### [Work request]
Take the line that contains "देशी जहाजों द्वारा" as the first line and the final line of the records as the last; return exactly those lines and the lines between.

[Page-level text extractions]

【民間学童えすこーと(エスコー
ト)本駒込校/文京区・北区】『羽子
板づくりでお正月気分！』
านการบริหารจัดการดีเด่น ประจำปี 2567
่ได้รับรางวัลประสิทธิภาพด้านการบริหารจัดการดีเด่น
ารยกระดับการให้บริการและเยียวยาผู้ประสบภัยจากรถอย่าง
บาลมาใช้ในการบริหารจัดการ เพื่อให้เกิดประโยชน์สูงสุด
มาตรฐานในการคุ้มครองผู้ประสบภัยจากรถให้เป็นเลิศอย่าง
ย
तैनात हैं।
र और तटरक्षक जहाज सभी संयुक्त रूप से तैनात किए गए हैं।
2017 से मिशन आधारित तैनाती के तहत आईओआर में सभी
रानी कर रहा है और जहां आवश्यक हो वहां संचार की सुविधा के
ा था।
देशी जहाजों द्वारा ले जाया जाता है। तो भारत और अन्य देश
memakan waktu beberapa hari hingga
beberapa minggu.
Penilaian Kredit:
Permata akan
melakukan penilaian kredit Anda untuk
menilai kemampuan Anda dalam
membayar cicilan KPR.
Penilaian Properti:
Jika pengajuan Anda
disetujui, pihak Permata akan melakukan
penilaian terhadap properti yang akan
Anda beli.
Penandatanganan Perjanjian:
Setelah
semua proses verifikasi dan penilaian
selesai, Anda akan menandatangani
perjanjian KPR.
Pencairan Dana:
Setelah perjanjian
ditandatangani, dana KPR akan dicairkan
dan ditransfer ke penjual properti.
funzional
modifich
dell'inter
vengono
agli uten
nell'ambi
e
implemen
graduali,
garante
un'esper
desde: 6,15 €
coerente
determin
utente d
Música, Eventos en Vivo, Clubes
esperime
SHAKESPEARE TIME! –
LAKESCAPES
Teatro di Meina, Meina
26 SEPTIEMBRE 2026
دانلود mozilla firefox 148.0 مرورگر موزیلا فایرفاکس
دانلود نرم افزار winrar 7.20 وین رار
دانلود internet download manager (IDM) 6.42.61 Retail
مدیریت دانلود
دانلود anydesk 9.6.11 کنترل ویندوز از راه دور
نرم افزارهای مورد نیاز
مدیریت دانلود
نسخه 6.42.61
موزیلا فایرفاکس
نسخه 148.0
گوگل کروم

### [Result of this task]
देशी जहाजों द्वारा ले जाया जाता है। तो भारत और अन्य देश
memakan waktu beberapa hari hingga
beberapa minggu.
Penilaian Kredit:
Permata akan
melakukan penilaian kredit Anda untuk
menilai kemampuan Anda dalam
membayar cicilan KPR.
Penilaian Properti:
Jika pengajuan Anda
disetujui, pihak Permata akan melakukan
penilaian terhadap properti yang akan
Anda beli.
Penandatanganan Perjanjian:
Setelah
semua proses verifikasi dan penilaian
selesai, Anda akan menandatangani
perjanjian KPR.
Pencairan Dana:
Setelah perjanjian
ditandatangani, dana KPR akan dicairkan
dan ditransfer ke penjual properti.
funzional
modifich
dell'inter
vengono
agli uten
nell'ambi
e
implemen
graduali,
garante
un'esper
desde: 6,15 €
coerente
determin
utente d
Música, Eventos en Vivo, Clubes
esperime
SHAKESPEARE TIME! –
LAKESCAPES
Teatro di Meina, Meina
26 SEPTIEMBRE 2026
دانلود mozilla firefox 148.0 مرورگر موزیلا فایرفاکس
دانلود نرم افزار winrar 7.20 وین رار
دانلود internet download manager (IDM) 6.42.61 Retail
مدیریت دانلود
دانلود anydesk 9.6.11 کنترل ویندوز از راه دور
نرم افزارهای مورد نیاز
مدیریت دانلود
نسخه 6.42.61
موزیلا فایرفاکس
نسخه 148.0
گوگل کروم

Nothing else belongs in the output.